A Welcome New Trend in Mandatory Minimum Sentences
Recently, a new trend in mandatory minimum sentences has emerged: more and more people, especially elected leaders, are supporting the reform of these laws that can do more harm than good.
The debate and history of mandatory minimum sentences has been a long and ongoing process inciting strong responses from both sides.
People who support mandatory minimum sentences consider them necessary and effective modes of punishment that further create a sense of uniformity.
In contrast, those who oppose these mandatory minimums view them as not only ineffective, but as actively harmful, as they encourage disparities and injustice in various areas, such as race.
What Exactly Are Mandatory Minimum Sentences?
Mandatory minimum sentences are set laws that lead a judge to determine a general and harsh punishment for an individual convicted of a crime while not considering various other factors in the case.
Mandatory minimum sentences are characteristically very inflexible, yet they are immensely popular with Congress and state lawmakers because they are considered a “quick fix” to many crimes. These sentences were created with the belief that harsher sentences will ultimately result in less crime and abuse.
Not Such a “Quick Fix”
But rather than the promised positive effects, many problems arose with the establishment of these sentences.
One of the major issues includes a 700% increase in the US prison population since 1970. A second issue the crazily high costs to taxpayers--nearly $70 billion per year--that come with putting more people in jail. And a third issue is that US recidivism rates remain around 60% or higher.
In other words, we're spending a lot of money to imprison lots of people without actually reducing crime or creating safe, thriving communities.
Not surprisingly, perception of mandatory minimum sentences is experiencing a sharp turn as more people are finding that these sentences are bringing more harm than to communities and budgets.
New Bill a Baby Step Toward Reform
Earlier this year, a bill was introduced in the U.S. Senate called The Justice Safety Valve Act of 2013, S.619 by Senators Patrick Leahy (D-Vt) and Rand Paul (R-Ky).
This new bill, if passed, would permit judges to sentence federal offenders with much more flexibility; if a mandatory minimum sentence doesn't make sense for the crime committed by a certain individual, the judge will be able to determine a more proper and individualized sentence.
Like the general debate regarding mandatory minimums, there is support and opposition for this bill. Overall, support for this bill is encouraged, but it is important to keep in mind that this bill is in no way a complete solution to the issue of mandatory minimum sentences. This bill is merely a small baby step towards improving the current state of mandatory minimums.

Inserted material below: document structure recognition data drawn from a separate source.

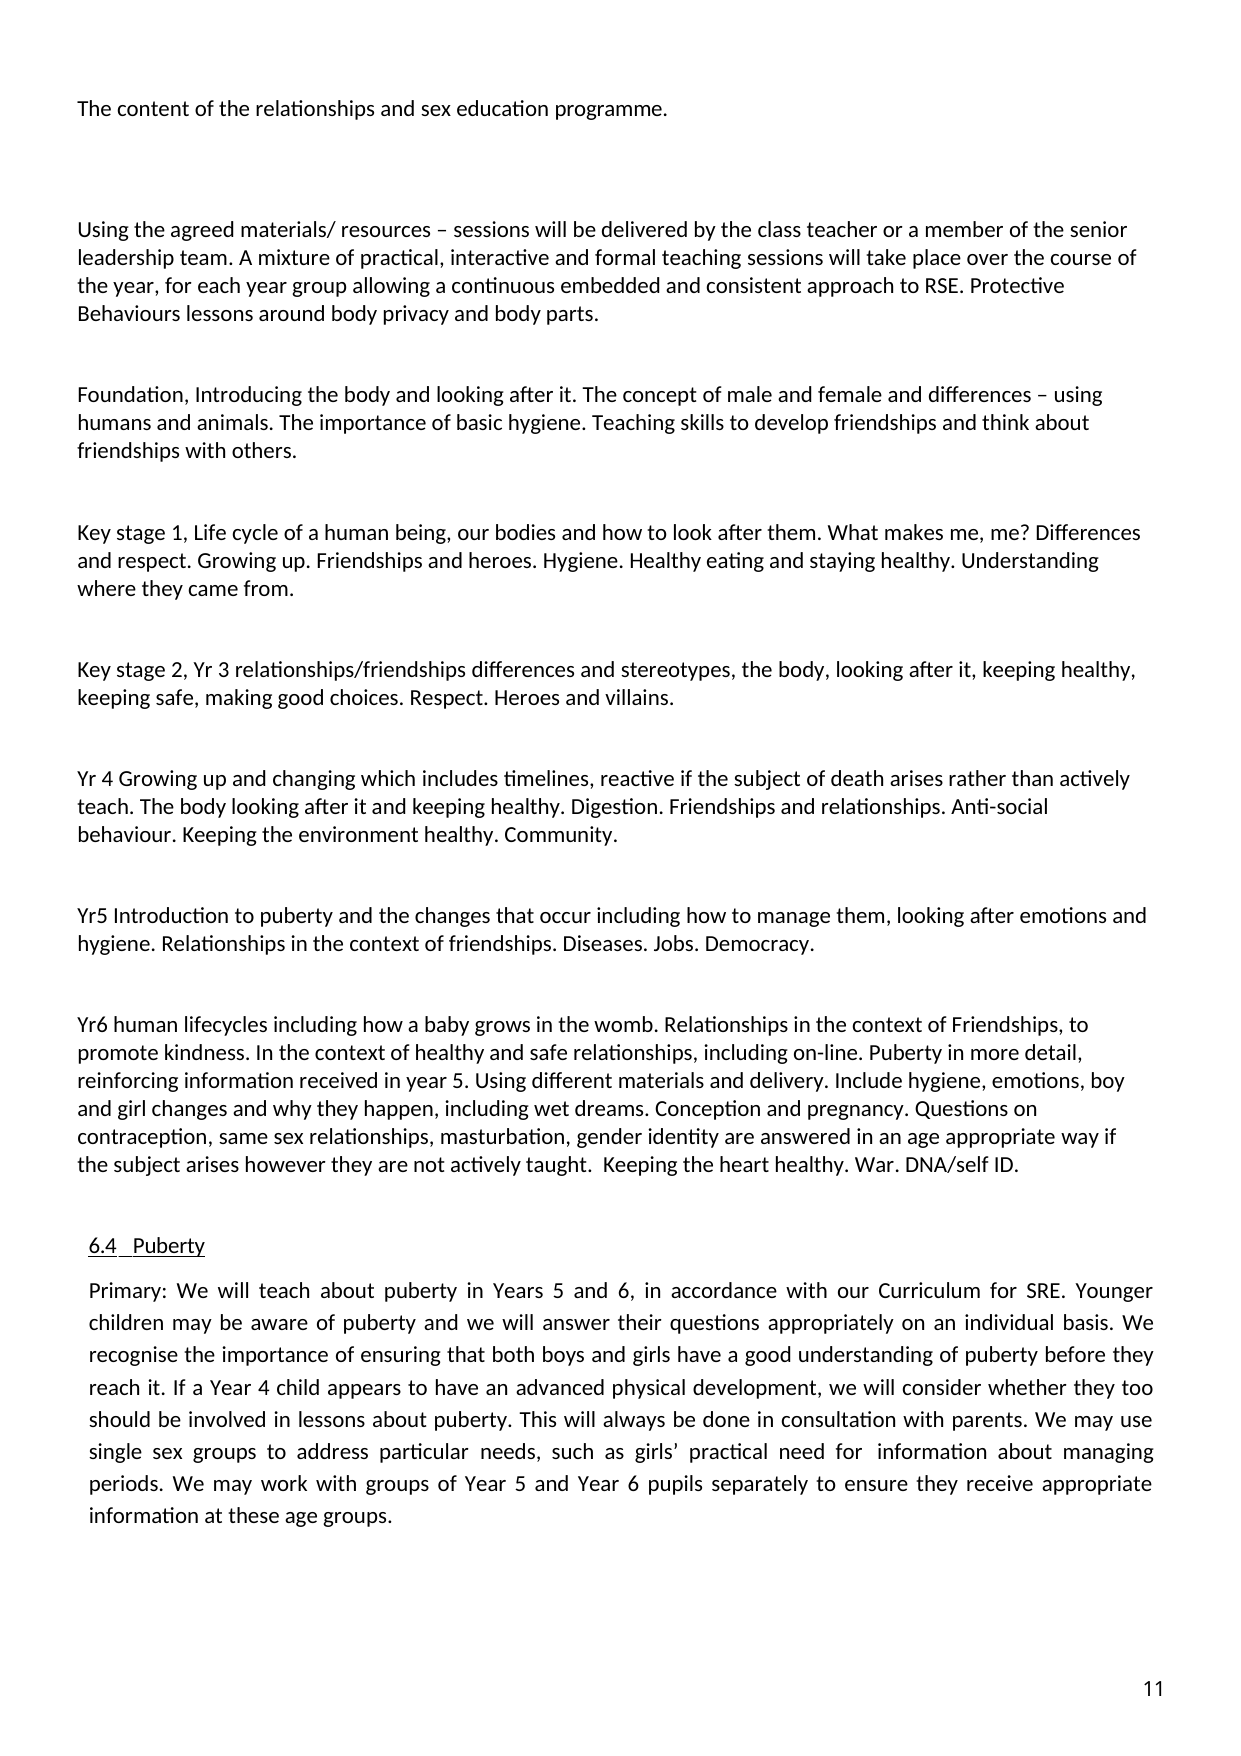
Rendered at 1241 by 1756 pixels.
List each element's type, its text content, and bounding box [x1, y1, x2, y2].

text The content of the relationships and sex education programme. [77, 94, 1176, 122]
text Yr 4 Growing up and changing which includes timelines, reactive if the subject of death arises rather than actively teach. The body looking after it and keeping healthy. Digestion. Friendships and relationships. Anti-social behaviour. Keeping the environment healthy. Community. [77, 764, 1151, 848]
text Foundation, Introducing the body and looking after it. The concept of male and female and differences – using humans and animals. The importance of basic hygiene. Teaching skills to develop friendships and think about friendships with others. [77, 381, 1151, 464]
text Key stage 1, Life cycle of a human being, our bodies and how to look after them. What makes me, me? Differences and respect. Growing up. Friendships and heroes. Hygiene. Healthy eating and staying healthy. Understanding where they came from. [77, 518, 1151, 602]
text Using the agreed materials/ resources – sessions will be delivered by the class teacher or a member of the senior leadership team. A mixture of practical, interactive and formal teaching sessions will take place over the course of the year, for each year group allowing a continuous embedded and consistent approach to RSE. Protective Behaviours lessons around body privacy and body parts. [77, 215, 1151, 327]
text Primary: We will teach about puberty in Years 5 and 6, in accordance with our Curriculum for SRE. Younger children may be aware of puberty and we will answer their questions appropriately on an individual basis. We recognise the importance of ensuring that both boys and girls have a good understanding of puberty before they reach it. If a Year 4 child appears to have an advanced physical development, we will consider whether they too should be involved in lessons about puberty. This will always be done in consultation with parents. We may use single sex groups to address particular needs, such as girls’ practical need for information about managing periods. We may work with groups of Year 5 and Year 6 pupils separately to ensure they receive appropriate information at these age groups. [88, 1276, 1154, 1529]
text Yr6 human lifecycles including how a baby grows in the womb. Relationships in the context of Friendships, to promote kindness. In the context of healthy and safe relationships, including on-line. Puberty in more detail, reinforcing information received in year 5. Using different materials and delivery. Include hygiene, emotions, boy and girl changes and why they happen, including wet dreams. Conception and pregnancy. Questions on contraception, same sex relationships, masturbation, gender identity are answered in an age appropriate way if the subject arises however they are not actively taught. Keeping the heart healthy. War. DNA/self ID. [77, 1010, 1151, 1178]
text Key stage 2, Yr 3 relationships/friendships differences and stereotypes, the body, looking after it, keeping healthy, keeping safe, making good choices. Respect. Heroes and villains. [77, 655, 1176, 711]
text Yr5 Introduction to puberty and the changes that occur including how to manage them, looking after emotions and hygiene. Relationships in the context of friendships. Diseases. Jobs. Democracy. [77, 901, 1176, 957]
list Puberty [88, 1232, 1176, 1259]
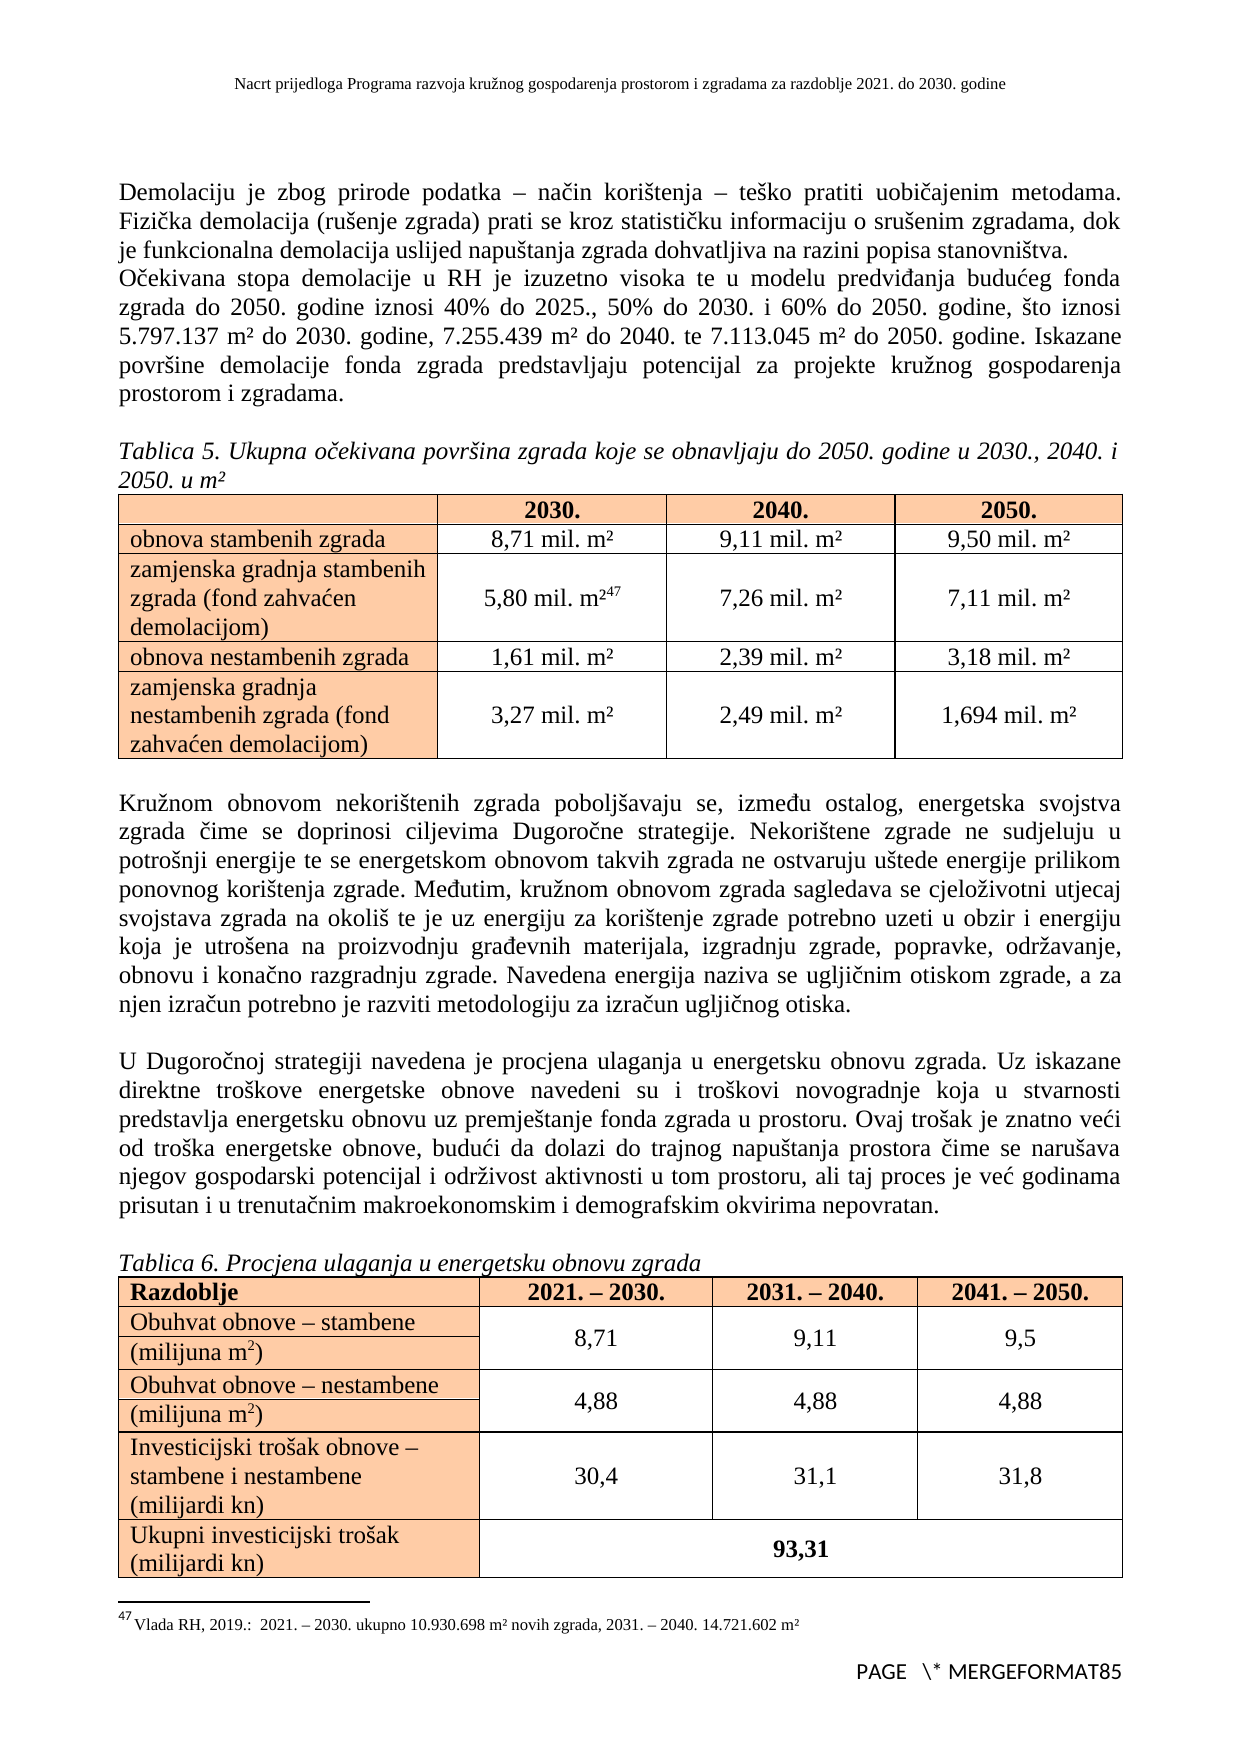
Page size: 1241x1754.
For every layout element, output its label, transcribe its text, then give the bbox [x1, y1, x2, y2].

table_cell Obuhvat obnove – stambene [119, 1307, 479, 1336]
text Tablica 6. Procjena ulaganja u energetsku obnovu zgrada [118, 1248, 1122, 1276]
table_cell 3,27 mil. m² [438, 672, 666, 758]
text U Dugoročnoj strategiji navedena je procjena ulaganja u energetsku obnovu zgrada. Uz iskazane direktne troškove energetske obnove navedeni su i troškovi novogradnje koja u stvarnosti predstavlja energetsku obnovu uz premještanje fonda zgrada u prostoru. Ovaj trošak je znatno veći od troška energetske obnove, budući da dolazi do trajnog napuštanja prostora čime se narušava njegov gospodarski potencijal i održivost aktivnosti u tom prostoru, ali taj proces je već godinama prisutan i u trenutačnim makroekonomskim i demografskim okvirima nepovratan. [118, 1046, 1122, 1219]
table_header 2041. – 2050. [918, 1278, 1122, 1306]
text Tablica 5. Ukupna očekivana površina zgrada koje se obnavljaju do 2050. godine u 2030., 2040. i 2050. u m² [118, 436, 1122, 493]
table_header 2021. – 2030. [480, 1278, 712, 1306]
table_cell (milijuna m2) [119, 1400, 479, 1431]
table_header 2040. [667, 495, 894, 523]
table_cell 31,8 [918, 1433, 1122, 1519]
table_cell Ukupni investicijski trošak (milijardi kn) [119, 1520, 479, 1577]
table_cell 31,1 [713, 1433, 917, 1519]
text Očekivana stopa demolacije u RH je izuzetno visoka te u modelu predviđanja budućeg fonda zgrada do 2050. godine iznosi 40% do 2025., 50% do 2030. i 60% do 2050. godine, što iznosi 5.797.137 m² do 2030. godine, 7.255.439 m² do 2040. te 7.113.045 m² do 2050. godine. Iskazane površine demolacije fonda zgrada predstavljaju potencijal za projekte kružnog gospodarenja prostorom i zgradama. [118, 263, 1122, 407]
table_cell zamjenska gradnja stambenih zgrada (fond zahvaćen demolacijom) [119, 554, 437, 641]
table_header 2030. [438, 495, 666, 523]
table_cell 1,694 mil. m² [896, 672, 1122, 758]
table_cell 8,71 [480, 1307, 712, 1369]
table_header [119, 495, 437, 523]
table_cell 7,26 mil. m² [667, 554, 894, 641]
table_cell (milijuna m2) [119, 1337, 479, 1369]
table_cell 8,71 mil. m² [438, 525, 666, 553]
table_cell 5,80 mil. m² [438, 554, 666, 641]
table_cell 4,88 [918, 1370, 1122, 1431]
table_header Razdoblje [119, 1278, 479, 1306]
table_cell 9,11 [713, 1307, 917, 1369]
table_cell 30,4 [480, 1433, 712, 1519]
table_header 2050. [896, 495, 1122, 523]
table_cell obnova stambenih zgrada [119, 525, 437, 553]
table_header 2031. – 2040. [713, 1278, 917, 1306]
table_cell 3,18 mil. m² [896, 642, 1122, 671]
table_cell 7,11 mil. m² [896, 554, 1122, 641]
table_cell 2,39 mil. m² [667, 642, 894, 671]
table_cell 9,5 [918, 1307, 1122, 1369]
table_cell Obuhvat obnove – nestambene [119, 1370, 479, 1398]
text Kružnom obnovom nekorištenih zgrada poboljšavaju se, između ostalog, energetska svojstva zgrada čime se doprinosi ciljevima Dugoročne strategije. Nekorištene zgrade ne sudjeluju u potrošnji energije te se energetskom obnovom takvih zgrada ne ostvaruju uštede energije prilikom ponovnog korištenja zgrade. Međutim, kružnom obnovom zgrada sagledava se cjeloživotni utjecaj svojstava zgrada na okoliš te je uz energiju za korištenje zgrade potrebno uzeti u obzir i energiju koja je utrošena na proizvodnju građevnih materijala, izgradnju zgrade, popravke, održavanje, obnovu i konačno razgradnju zgrade. Navedena energija naziva se ugljičnim otiskom zgrade, a za njen izračun potrebno je razviti metodologiju za izračun ugljičnog otiska. [118, 788, 1122, 1018]
table_cell obnova nestambenih zgrada [119, 642, 437, 671]
table_cell 9,11 mil. m² [667, 525, 894, 553]
table_cell zamjenska gradnja nestambenih zgrada (fond zahvaćen demolacijom) [119, 672, 437, 758]
table_cell 9,50 mil. m² [896, 525, 1122, 553]
table_cell 4,88 [480, 1370, 712, 1431]
table_cell Investicijski trošak obnove – stambene i nestambene (milijardi kn) [119, 1433, 479, 1519]
table_cell 1,61 mil. m² [438, 642, 666, 671]
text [118, 177, 1122, 263]
table_cell 93,31 [480, 1520, 1122, 1577]
table_cell 2,49 mil. m² [667, 672, 894, 758]
table_cell 4,88 [713, 1370, 917, 1431]
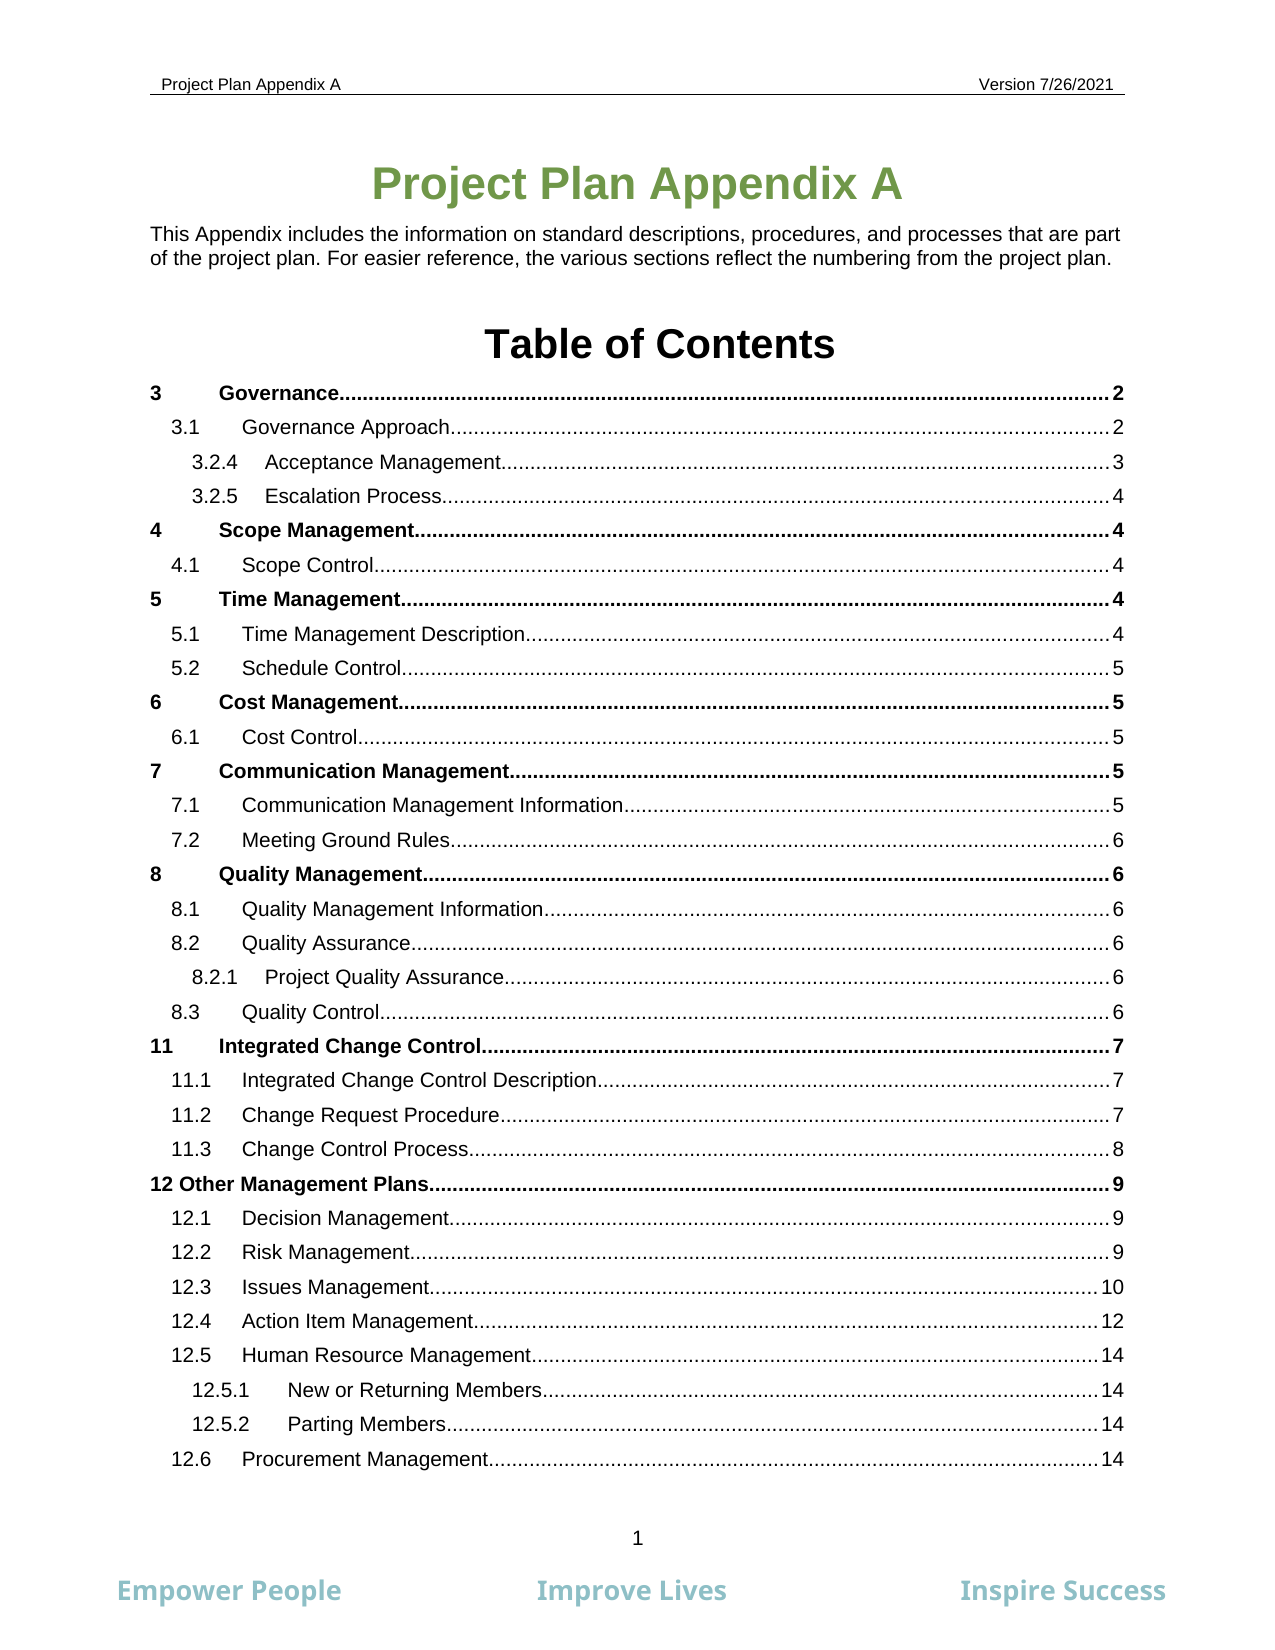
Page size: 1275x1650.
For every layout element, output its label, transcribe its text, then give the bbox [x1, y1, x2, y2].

Thus, even if this bill passes, efforts towards improving the problem of mandatory minimum sentences should not cease. Nevertheless, careful consideration for this bill is something that everyone needs to participate in because these mandatory minimum sentences ultimately affect the general public as a whole.
Time to Get Smart on Crime
In addition to the efforts of Leahy and Paul, U.S. Attorney General Eric Holder presented his “Smart on Crime” initiative on August 12, 2013 at the American Bar Association’s (ABA) annual meeting in San Francisco.
This initiative calls for major transformations in current drug sentencing laws. These transformations include more appropriate responses for low-level or nonviolent offenses, such as drug treatment and community service programs, rather than mandatory time in prison with people convicted of much more severe crimes.
Holder emphasized that “by reserving the most severe penalties for serious, high-level or violent drug traffickers, we can better promote public safety, deterrence, and rehabilitation, while making our expenditures smarter and more productive”.
The reform plans that Holder presented at the ABA meeting cover many points that the criminal justice community has been trying to implement throughout the years.
For example, Holder’s new initiative addresses the issue of racial discrimination. Nkechi Taifa, a senior policy analyst for civil and criminal justice reform at the Open Society Foundations, even claims “if this shift takes place, President Obama and Attorney General Holder will have etched a lasting legacy that will tackle racial disparities, shrink mass incarceration, reduce costs, and, most importantly, bring justice to a deeply flawed criminal justice system.”
Get Informed About Mandatory Minimums
Hype around Holder’s speech and the increasing efforts for reform make it quite apparent that mandatory minimum sentences are an issue that is of great concern. And as stated before, the effects of mandatory minimum sentences rest upon the whole community.
Bottom line: You owe it to yourself to take the time to thoroughly evaluate the impact of and reform to mandatory minimums.